Moreover, as a flexible, central point of truth on an organizations data assets a Data Portal can become the foundations for broader data infrastructure and data management, for example:

  • Orchestration of data integration: as a central repository of metadata, data portals are perfectly placed to integrate with wider data engineering and ETL workflows
  • Data quality and provenance tracking
  • Data Lake coordination and organization

What are the main features of a Data Portal?

Focus on "functional" features vs technical features.

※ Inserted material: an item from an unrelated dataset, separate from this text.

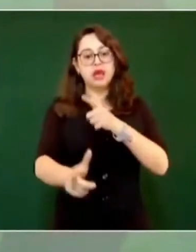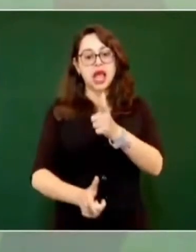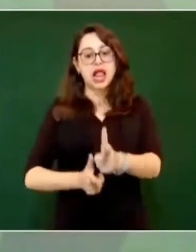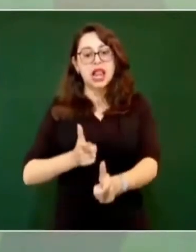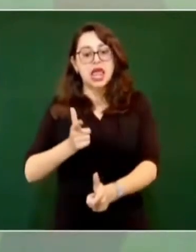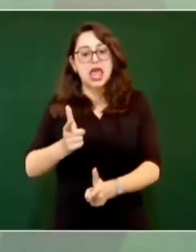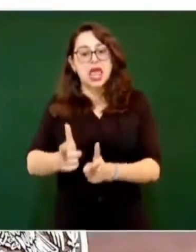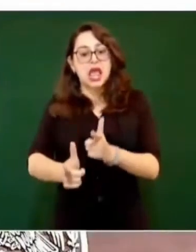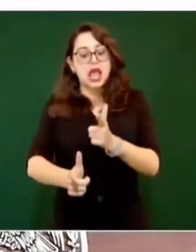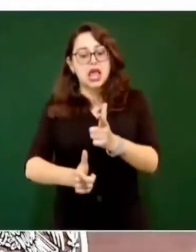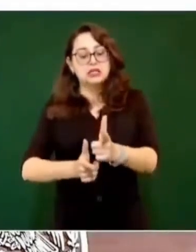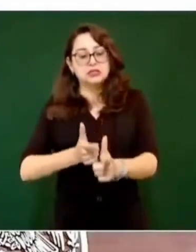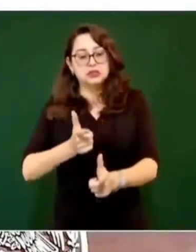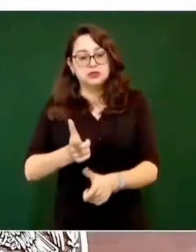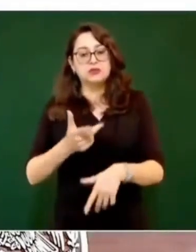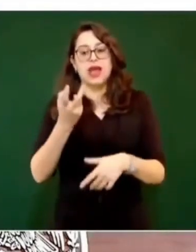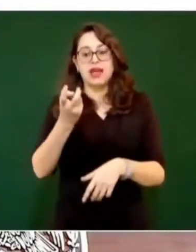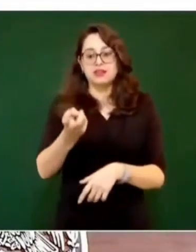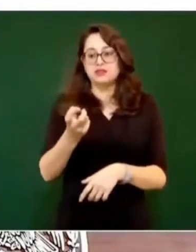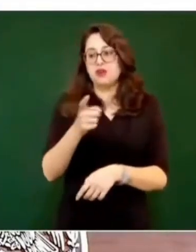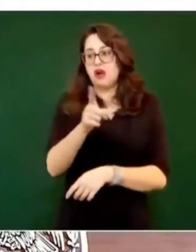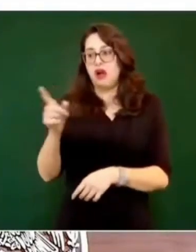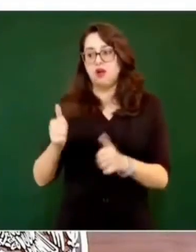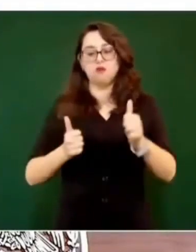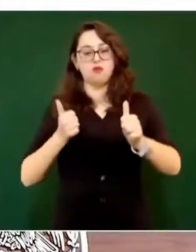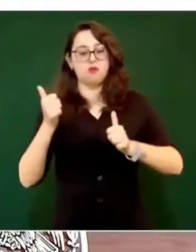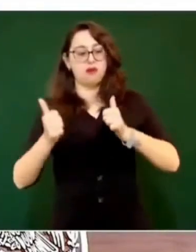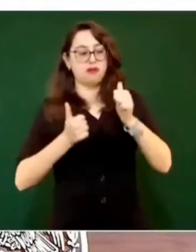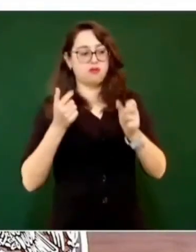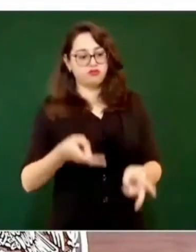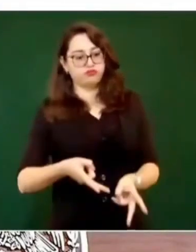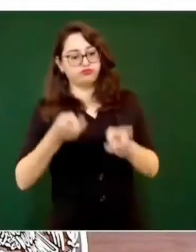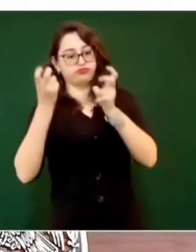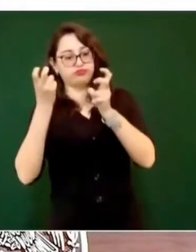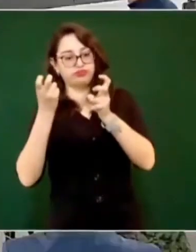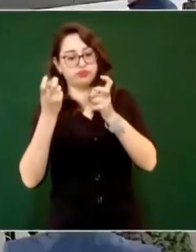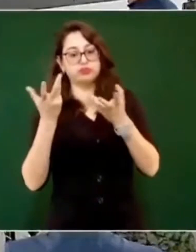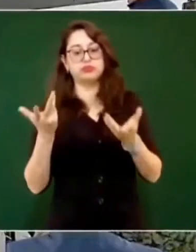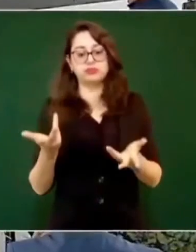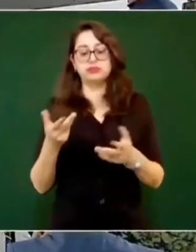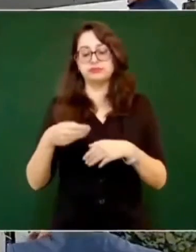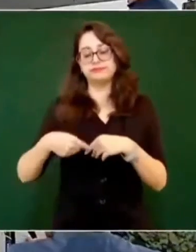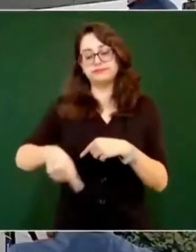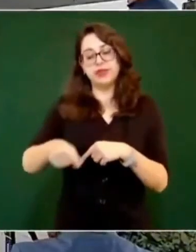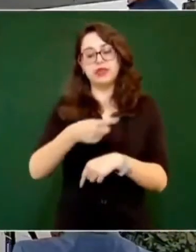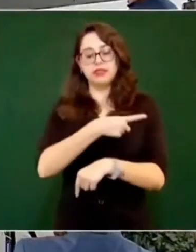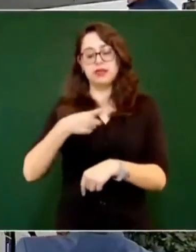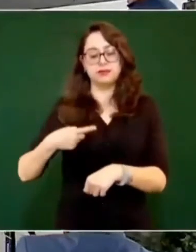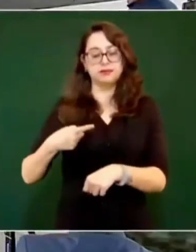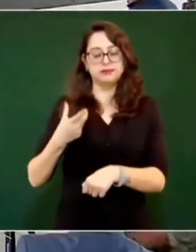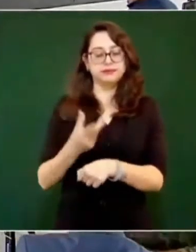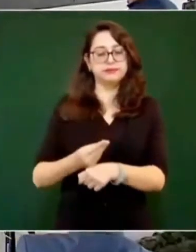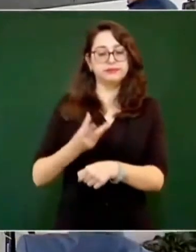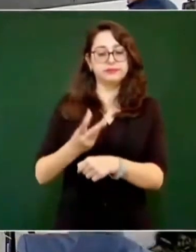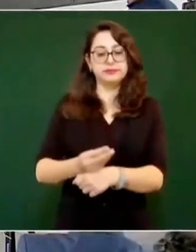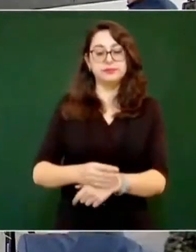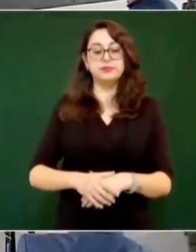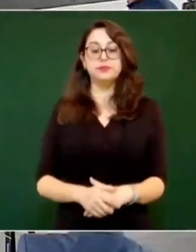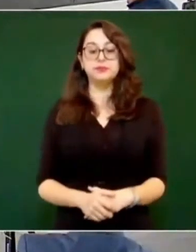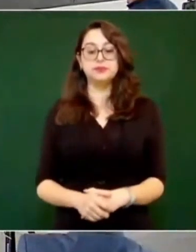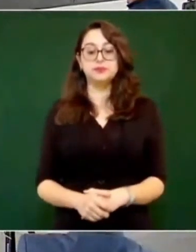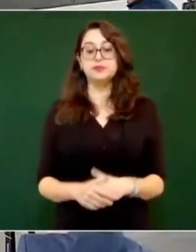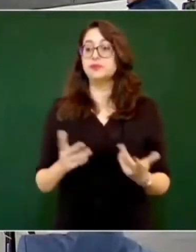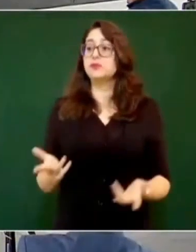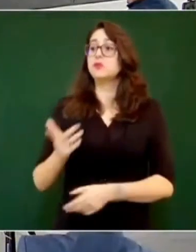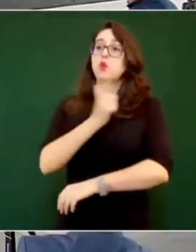plazo muy corto de tiempo vamos a tener mejores resultados y vamos a disminuir todo este problema. ¿Cuánto es lo que van a incrementar su presencia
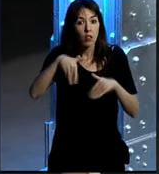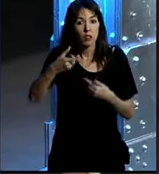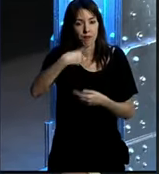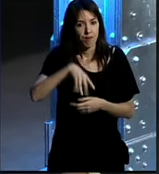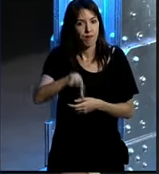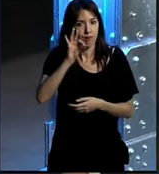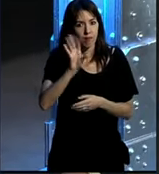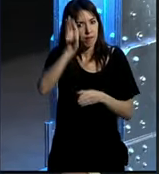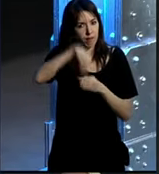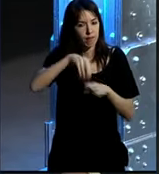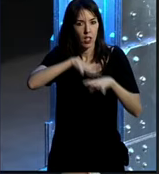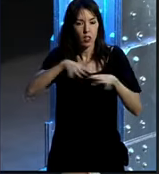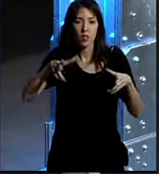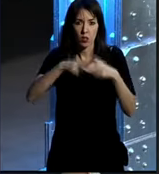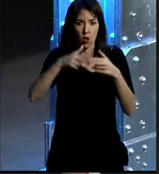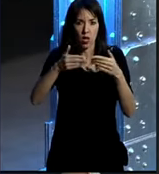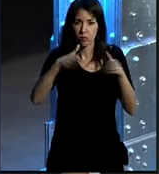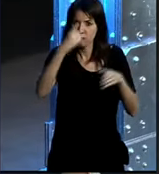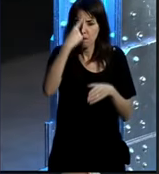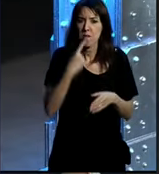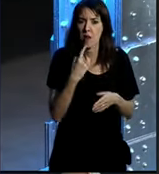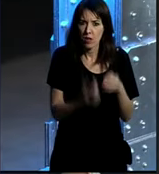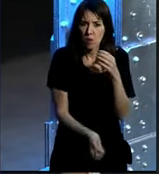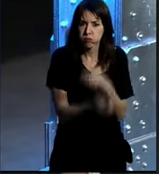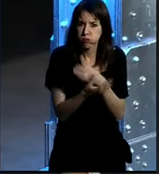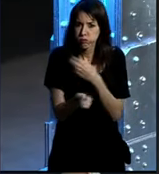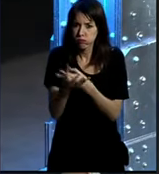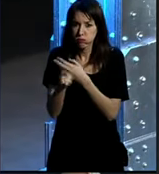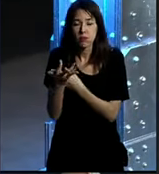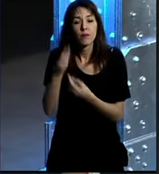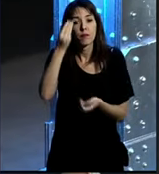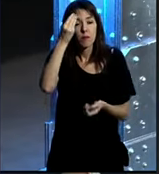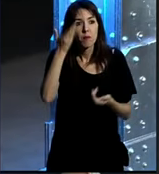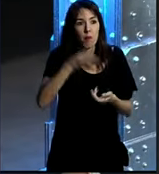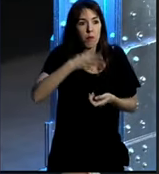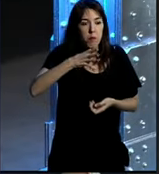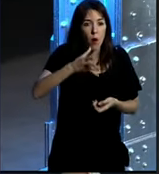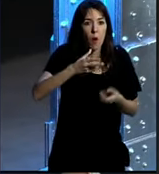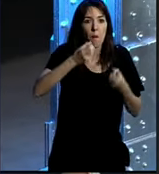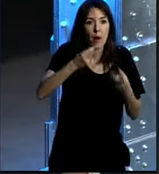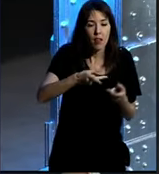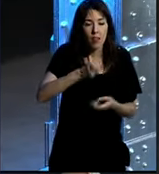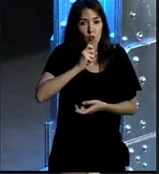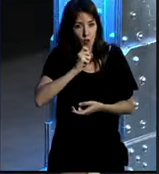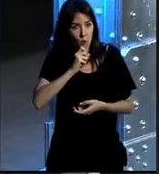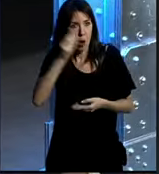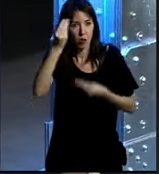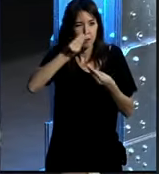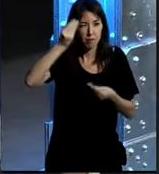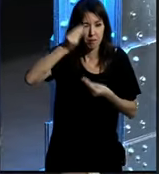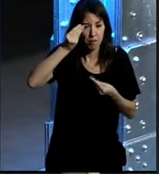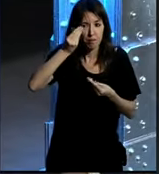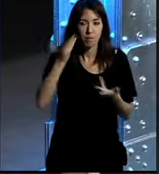decidimos evidentemente estar abrir nuestros perfiles pensamos el por qué el para qué y el cómo y a nosotros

E.g. each technical feature may require one or more of these technical features:

  • Storage
  • API
  • Frontend
  • Admin UI (WebUI, possibly CLI, Mobile etc)

High Level Overview

Coggle Detailed Overview

https://coggle.it/diagram/Xiw2ZmYss-ddJVuK/t/data-portal-feature-breakdown

Detailed Feature Breakdown

  • Theming - customizing the look and feel of the portal
    • i18n
  • CMS - e.g., news/ideas/about/docs. Learn about CMS options - CMS.
    • Blog
    • Contact page?
    • Help / Support / Chat
    • Newsletter
  • DMS Basic - Catalog: manage/catalog multiple formats of data
    • Activity Streams
    • Data Showcase (aka Dataset view page) -
      • Resource previews
    • Metadata creation and managemet
      • Multi-language metadata
    • Data import and storage
      • Storing data
    • Data Catalog searching
    • Data searching
    • Multiple Formats of data
    • Tagging and Grouping of Datasets
    • Organization as publishers and teams
  • DMS Plus
    • Permissions: identity, authentication, accounts and authorization (including "teams/groups/orgs")
    • Revisioning of data and metadata
    • DataStore and Data API: …
    • Monitoring: who is doing what, audit log etc
    • Usage Analytics: e.g. number of views, amount of downloads, recent activity
  • ETL: automated metadata and data import and processing (e.g. to data store), data transformation …
    • Harvesting: metadata and data harvesting
    • DataPusher
    • xLoader
  • (Data) Explorer: Visualizations and Dashboards

Data Validation

DevOps

  • CKAN Cloud: multi-instance deployment and management
  • Backups / Disaster recovery

Not sure they merit an item …

  • Cross Platform
  • Data Sharing: A place to store data, with a permanent link to share to the public.
  • Discussions
  • RSS
  • Multi-file download

CKAN the Data Portal Software

CKAN is the leading data portal software.

It is both usable out of the box and can also be utilized as a powerful framework for creating tailored solutions.

CKAN's combintation of open source codebase and enterprise support make it uniquely attractive for organizations looking to build customized, enterprise-grade solutions.

Appendix

TODO: From Data Portal to DataHub (or Data Management System).

Is a Data Catalog the same as a Data Portal? (Yes)

Is a data catalog the same as a data portal? Yes. Data Portals are the evolution of data catalogs.

Data Portals were originally called a variety of names including "Data Catalog". As catalogs grew in features they have evolved into a full portal.

Open Data Portals and Internal Data Portals.

Many initial data portals were "open" or public: that is anyone could access them – and the data they listed. This reflected the fact that these data portals were set up by governments seeking to maximize the value of their data by sharing it as widely as possible.

However, there is no reason a data portal need be "open". In fact, data portals internal to an enterprise are usually restricted to the organization or even specific teams within the enterprise.